Cognitive theories, Snowling,(2000), research shows that  information processing includes phonological processing difficulties, researchers say that phonological processing difficulties are fundamental to dyslexia found in individuals with dyslexia.  However other researchers accept this theory but see the phonological problems as a symptom related to the structure of the brain. Unstable binocular vision and unsteady fixation when reading resulting in visual confusion of letter order leading to poor memory unable to process fast incoming sensory information adequately.

Biological theories, Pennington, (1999), research demonstrations that genetics factors have been identified, focusing on heritability of reading and on locating gene markers on chromosomes. Research involving post mortem examinations have revealed that there are differences in the structure of the brain particularly in the language area, with the use positron emission tomography (PET) and magnetic resonance imaging (MRI), differences have also been identified in the structure of the living brain and active processes within the language arears of the brain.
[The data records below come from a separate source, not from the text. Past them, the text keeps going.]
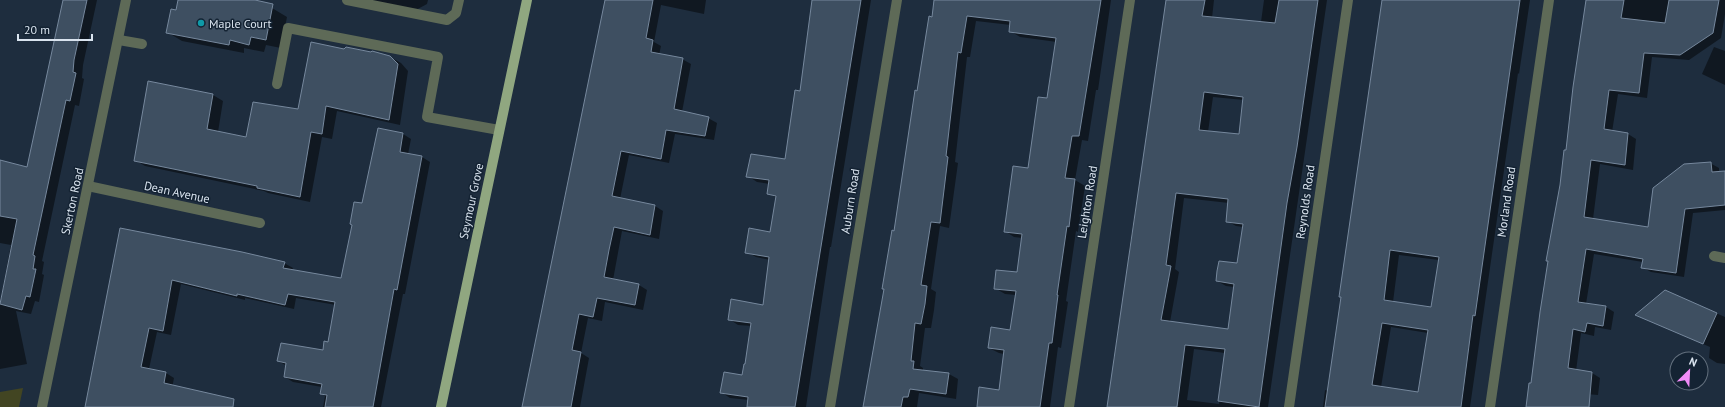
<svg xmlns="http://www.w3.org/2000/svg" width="1725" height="407" viewBox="0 0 1725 407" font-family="'PT Sans',sans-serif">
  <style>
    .green { fill: #424522 }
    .shadow { fill: #0007; fill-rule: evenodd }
    .building { fill: #3e4f61; stroke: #76889d; fill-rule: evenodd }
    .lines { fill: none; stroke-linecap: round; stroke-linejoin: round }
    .minor { stroke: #5e6a57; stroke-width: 10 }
    .major { stroke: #90a780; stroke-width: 10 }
    .culture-dot { fill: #0f9aa8; stroke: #142333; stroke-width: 1.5 }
    .labels { text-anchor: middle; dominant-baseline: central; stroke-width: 3; stroke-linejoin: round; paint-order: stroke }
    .poi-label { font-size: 12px; fill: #dae4ef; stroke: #142333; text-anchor: start }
    .street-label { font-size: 12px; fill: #dae4ef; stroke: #142333 }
  </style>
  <rect width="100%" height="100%" fill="#1e2d3e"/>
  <polygon class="green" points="23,388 19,407 0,407 0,392"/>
  <g class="shadow">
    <polygon points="64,0 97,0 83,65 82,78 84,79 79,106 75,105 42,261 44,262 42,274 44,275 39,302 35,301 31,314 16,311 27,364 0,369 0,302 11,245 0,243 0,161 28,168"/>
    <polygon points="179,0 233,0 272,8 287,17 281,48 266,45 264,52 244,48 244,53 182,41 167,32 177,11"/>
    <polygon points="371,0 428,0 427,4 414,11"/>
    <polygon points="606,0 706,0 704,14 661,5 654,42 661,46 659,55 682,59 691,64 682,112 708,118 717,123 714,140 675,134 669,163 629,155 620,199 655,206 663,211 659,239 622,231 613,280 639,285 647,290 643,310 605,302 602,321 588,318 581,353 589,358 580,407 523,407"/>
    <polygon points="817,0 871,0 831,247 830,247 806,407 748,407 749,400 730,398 721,392 743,377 746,366 752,326 738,325 729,319 764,306 770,260 756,257 747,252 771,233 777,198 768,193 770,184 757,182 748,176 786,160 801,92 808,46 806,45 811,10"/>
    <polygon points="935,0 1111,0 1098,90 1096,90 1088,141 1082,140 1075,180 1085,186 1078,232 1076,231 1066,301 1068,302 1061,348 1058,347 1050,407 978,407 1000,391 1004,354 999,353 989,348 1011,331 1016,295 1005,294 995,288 1018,273 1023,238 1014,237 1005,231 1029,169 1048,100 1057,42 1020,37 1010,31 1011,25 976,21 970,57 967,57 955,162 958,163 949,228 940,226 931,289 936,292 934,310 931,328 925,328 920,366 923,368 923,371 949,374 958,379 956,399 919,393 917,407 865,407 918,92"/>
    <path d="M 1167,0 L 1214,0 L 1212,18 L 1261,22 L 1264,0 L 1327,0 L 1268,407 L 1108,407 L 1115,363 L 1113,362 L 1131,252 L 1129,251 L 1136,205 L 1138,205 ZM 1213,97 L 1244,100 L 1240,135 L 1208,132 ZM 1184,198 L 1229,203 L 1227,221 L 1236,226 L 1243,227 L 1238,264 L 1217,281 L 1226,286 L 1234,287 L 1229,330 L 1170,322 L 1179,272 L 1175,269 ZM 1194,349 L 1225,353 L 1219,404 L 1187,400 Z"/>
    <path d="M 1383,0 L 1530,0 L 1519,74 L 1518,73 L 1470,407 L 1323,407 L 1325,390 L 1328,391 L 1342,298 L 1340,296 ZM 1399,255 L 1439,260 L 1432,308 L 1393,302 ZM 1391,327 L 1428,333 L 1419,393 L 1381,387 Z"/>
    <polygon points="1587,0 1725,0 1725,14 1721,38 1689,60 1652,57 1647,98 1618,94 1612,132 1628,134 1636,139 1633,170 1600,164 1593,219 1648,228 1710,163 1719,168 1719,172 1725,172 1725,210 1693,213 1684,277 1651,272 1642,267 1643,262 1594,254 1586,304 1606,307 1614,312 1611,330 1595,327 1594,336 1581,333 1576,371 1592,373 1600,378 1598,395 1574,393 1572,407 1528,407 1566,151"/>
    <polygon points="1714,47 1725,51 1725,85 1702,74"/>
    <polygon points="344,50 390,57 401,63 408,71 400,125 337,111 332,139 322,137 310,202 268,193 264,191 145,166 135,160 149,83 213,95 223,101 218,132 247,138 299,111"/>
    <polygon points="403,134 411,139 408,154 422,157 430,162 405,294 403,294 381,407 323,407 325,396 321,393 322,387 293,382 285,377 287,366 278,361 324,351 329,343 336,305 296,298 294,309 245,298 245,300 181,284 171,335 157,332 149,369 166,373 174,378 170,399 144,407 85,407 121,229 284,263 293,268 292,271 342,279 363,205"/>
    <polygon points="1665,291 1725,317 1725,364 1717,363 1709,358 1710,347 1636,315"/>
  </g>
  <g class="building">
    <polygon points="63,0 87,0 74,60 73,72 76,73 70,101 66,100 33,255 35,256 33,269 36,269 30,297 26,296 22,310 0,304 17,219 0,216 0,160 27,167"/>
    <polygon points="178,0 255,0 273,4 266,40 251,37 249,45 230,40 229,45 166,33 171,9 176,10"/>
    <polygon points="605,0 653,0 646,38 653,40 651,52 683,58 674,109 709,117 705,136 666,130 661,159 621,151 612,196 655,205 650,235 614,227 609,250 604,277 639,284 635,305 597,298 593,317 579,314 572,350 581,352 571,407 522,407"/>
    <polygon points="812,0 861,0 795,407 747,407 748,397 720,393 724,372 742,375 744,364 745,364 751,323 728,320 731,299 763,305 769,257 745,253 749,228 770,232 776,196 767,194 769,180 746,177 751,154 785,159 795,90 800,91"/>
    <polygon points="934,0 1101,0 1079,136 1072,136 1065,178 1075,179 1069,227 1067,226 1057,295 1058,295 1052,343 1049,343 1040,407 977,407 979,387 999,390 1004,350 988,348 991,327 1010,330 1016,291 994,289 996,270 1017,272 1022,234 1004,232 1013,166 1028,168 1038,97 1047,98 1056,38 1009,32 1010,21 967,16 961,53 958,52 946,156 948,157 940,223 931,222 921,285 927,286 925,304 921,324 915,323 911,361 914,361 913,369 949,373 946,394 910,389 908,397 903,397 901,407 863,407 884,289 882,289 892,230 894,231 915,90 917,91 929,16 932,17"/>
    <path d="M 1166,0 L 1205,0 L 1202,16 L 1275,23 L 1279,0 L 1318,0 L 1297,147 L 1287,203 L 1259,407 L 1218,401 L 1225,349 L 1185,345 L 1177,407 L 1107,407 ZM 1204,92 L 1243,97 L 1239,134 L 1199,130 ZM 1176,193 L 1228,199 L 1226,222 L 1243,224 L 1237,263 L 1219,261 L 1217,271 L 1216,281 L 1234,284 L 1228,329 L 1161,320 L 1171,266 L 1166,265 Z"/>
    <path d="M 1382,0 L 1520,0 L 1475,316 L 1473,315 L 1461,407 L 1325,407 L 1341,297 L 1339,297 ZM 1390,250 L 1439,257 L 1431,307 L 1384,300 ZM 1382,323 L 1428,330 L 1418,392 L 1372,385 Z"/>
    <polygon points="1586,0 1624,0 1621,18 1665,23 1669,0 1719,0 1713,33 1680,55 1644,53 1639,93 1609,90 1604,129 1628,133 1625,165 1591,160 1584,217 1648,227 1653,188 1684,164 1711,162 1712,172 1725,171 1725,205 1685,209 1676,273 1641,268 1643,259 1586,249 1578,302 1606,306 1603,326 1587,323 1585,332 1573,329 1568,368 1592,372 1589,407 1526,407 1529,383 1531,383 1540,312 1548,261 1546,261 1560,185 1564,150 1566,150 1573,87"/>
    <polygon points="311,42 344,49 346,47 371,52 372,51 390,56 398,64 389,120 326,106 322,134 311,132 300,197 257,188 257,186 134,161 148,81 213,94 207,129 246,137 253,102 298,109"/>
    <polygon points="378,128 403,133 400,152 422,156 397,290 394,289 373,407 325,407 327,395 320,394 322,384 284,377 286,363 277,361 281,343 323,350 324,341 328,342 335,302 288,294 285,305 237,294 237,296 172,280 163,331 149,328 141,367 166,372 164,383 234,399 233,407 85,407 120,228 242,252 285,262 283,268 341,278 352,225 350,224 354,202 362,203"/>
    <polygon points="1665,290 1717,313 1703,344 1635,315"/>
  </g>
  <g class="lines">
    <g class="minor">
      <polyline points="347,0 447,20 456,13 459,0"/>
      <polyline points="119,40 142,44"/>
      <polyline points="277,84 288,28 438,57 427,117 499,130"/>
      <polyline points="88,186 260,223"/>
      <polyline points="1714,256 1725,258"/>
      <polyline points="42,407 126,0"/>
      <polyline points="830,407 897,0"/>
      <polyline points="1069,407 1130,0"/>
      <polyline points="1289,407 1348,0"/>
      <polyline points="1490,407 1549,0"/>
    </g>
    <polyline class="major" points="441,407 527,0"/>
  </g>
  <circle class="culture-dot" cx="201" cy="23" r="4"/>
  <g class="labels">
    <g class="poi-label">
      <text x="209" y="23">Maple Court</text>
    </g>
    <g class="street-label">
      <text transform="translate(177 192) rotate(12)">Dean Avenue</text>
      <text transform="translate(72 201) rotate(-78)">Skerton Road</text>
      <text transform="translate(471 201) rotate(-78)">Seymour Grove</text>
      <text transform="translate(850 201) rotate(-81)">Auburn Road</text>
      <text transform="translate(1087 202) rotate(-81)">Leighton Road</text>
      <text transform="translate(1305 202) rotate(-82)">Reynolds Road</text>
      <text transform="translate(1506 202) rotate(-82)">Morland Road</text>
    </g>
  </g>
  <g transform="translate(1689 371) rotate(24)"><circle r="19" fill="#142333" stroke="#63707e"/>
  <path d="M0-3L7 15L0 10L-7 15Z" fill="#f08bf6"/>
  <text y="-6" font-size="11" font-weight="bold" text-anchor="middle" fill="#dae4ef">N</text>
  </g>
  <path d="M18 34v6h74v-6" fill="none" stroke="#dae4ef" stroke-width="2"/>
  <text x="24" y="34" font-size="12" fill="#dae4ef" stroke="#142333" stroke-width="3" paint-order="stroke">20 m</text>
</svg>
Environmental theories Snowling, Carroll, (2011), research, factors in that there are broader environmental issues such as schooling, home, culture, social class differences also contributing to developing reading problems. society’s reactions to dyslexia certain literacy skills as a proxy for intelligence and educability so those that lack such skills are deemed as either uneducated or unintelligent. Children with dyslexia tend to avoid reading activities that then become magnified over time.

Frith, (1997) research paper illustrates a casual modelling frame work, which involves all three levels, cognitive, biological and behavioural, with environmental influences effecting all three levels. A poor reader would immediately be at the environmental level due to lack of teaching, cultural attributes even social factors, yet biological causes including genetic factors would need to be considered, therefore the level cogitative processing mechanisms would also be considered.